您提供的 HTML 在技术上是正确的，但不在 <h2> 标签内使用 <strong> 并非最佳实践。<h2> 标签本身就表示了更高的重要性，并且通常默认会显示为粗体。在标题内使用 <strong> 是多余的，并且可能导致代码不必要的复杂化。

更好的方法是：
<h2 id="installing-discourse-ai-on-your-community">
    Installing Discourse AI on your community
</h2>
如果您想为 <h2> 标签添加特定样式，最好使用 CSS 来实现。

看看是否有简单的方法可以解决这个问题……

不确定这一点……但如果我们真的真的想这样做，我们可以将 .discourse-newsletter-signup 添加到 blocked_embed_selectors

simon · 2023 年4 月 28 日 01:54

是的，readablity.js 基于与 GitHub - cantino/ruby-readability: Port of arc90's readability project to Ruby 相同的代码，因此很可能使用相同的逻辑来移除这些元素。不过，readablity.js 通常比 Ruby Readability 做得更好。

电子邮件的号召性用语 (CTA) 令人困惑，因为电子邮件输入框从嵌入式帖子中被剥离了。从技术上讲，我不确定号召性用语是否应该放在 article 标签内。

angus · 2023 年11 月 2 日 00:51

Just bumping this, as I agree with @simon that this should be re-thought at some point.

A fair chunk of support requests for the WP Discourse plugin are actually readability crawling issues of some form or another.

I think that sums up my gut on this.

That said, I don’t have a great solution at the moment besides this.

But I’m keen to contribute to a better solution than the status quo, as it would reduce the WP Discourse support workload.

sam · 2023 年11 月 2 日 04:26

他们确实会关注这些问题，但修复起来很慢……

设置 MiniRacer 来封装 readability 并不难……我做了一个原型。

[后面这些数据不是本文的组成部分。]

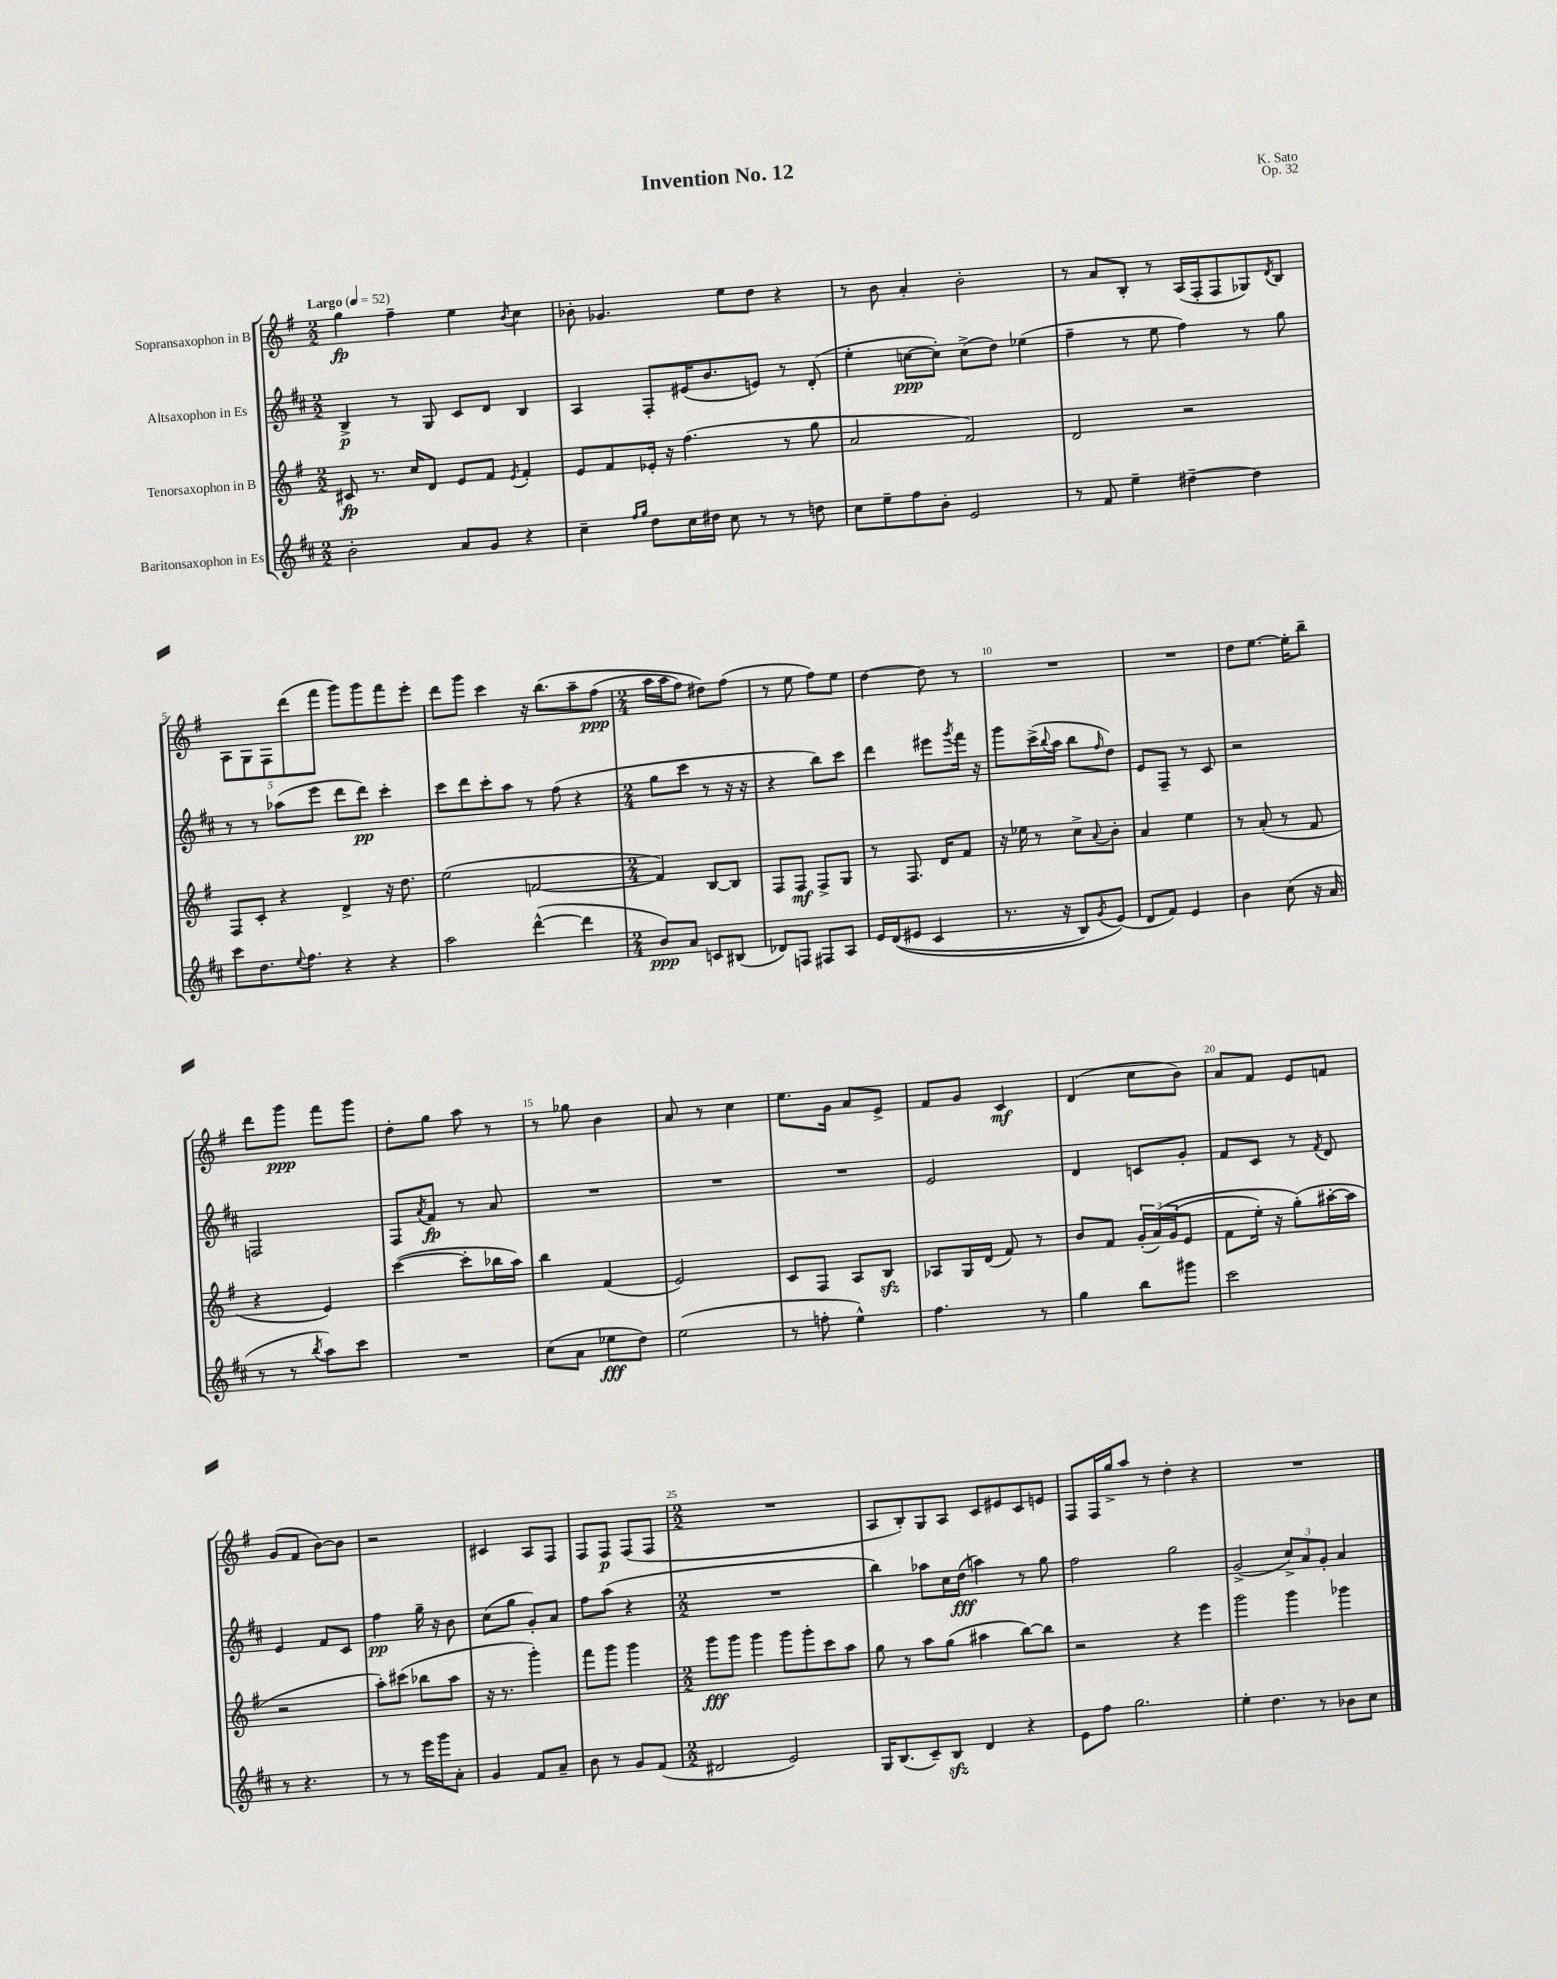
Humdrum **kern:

我们有可能过渡到这个实现，但我们已经分叉了，所以最终会放弃一些功能。

这不是一个容易解决的问题。

angus · 2023 年11 月 2 日 05:16

是的，公平地说，但我认为那将是一场无休止的打地鼠游戏。总会有人问：

我网站上的帖子看起来像 X，当我点击“显示完整帖子”时，它看起来像 Y，而我希望它们是相同的。

我猜我更深层次的问题是，这种永远无法完美的功能是否真的有益，而不是

通过将其设为“显示完整帖子”按钮，人们期望获得 Discourse 永远无法完全实现的保真度。我更关心的是期望管理。

sam · 2023 年11 月 2 日 05:27

我猜你呼吁的是移除嵌入功能。我不确定我是否支持。我认为嵌入非常混乱内容的网站应该使用这种简单的“链接到原文”形式。然而，嵌入结构更好内容的网站可以使用阅读器模式，尽管它并不完美。

angus · 2023 年11 月 2 日 07:30

不一定。我说的是需要更好地管理预期。

99%的网站管理员不知道他们的 HTML 是否足够语义化，能够被 readability 这样的 gem 轻松解析，甚至不知道这个功能是如何工作的。用户的默认假设是“Discourse”（或者更常见的是 WP Discourse 插件）存在问题，当他们网站上的帖子与其内容在用户点击“显示完整帖子”时出现的内容之间没有 100% 的保真度时。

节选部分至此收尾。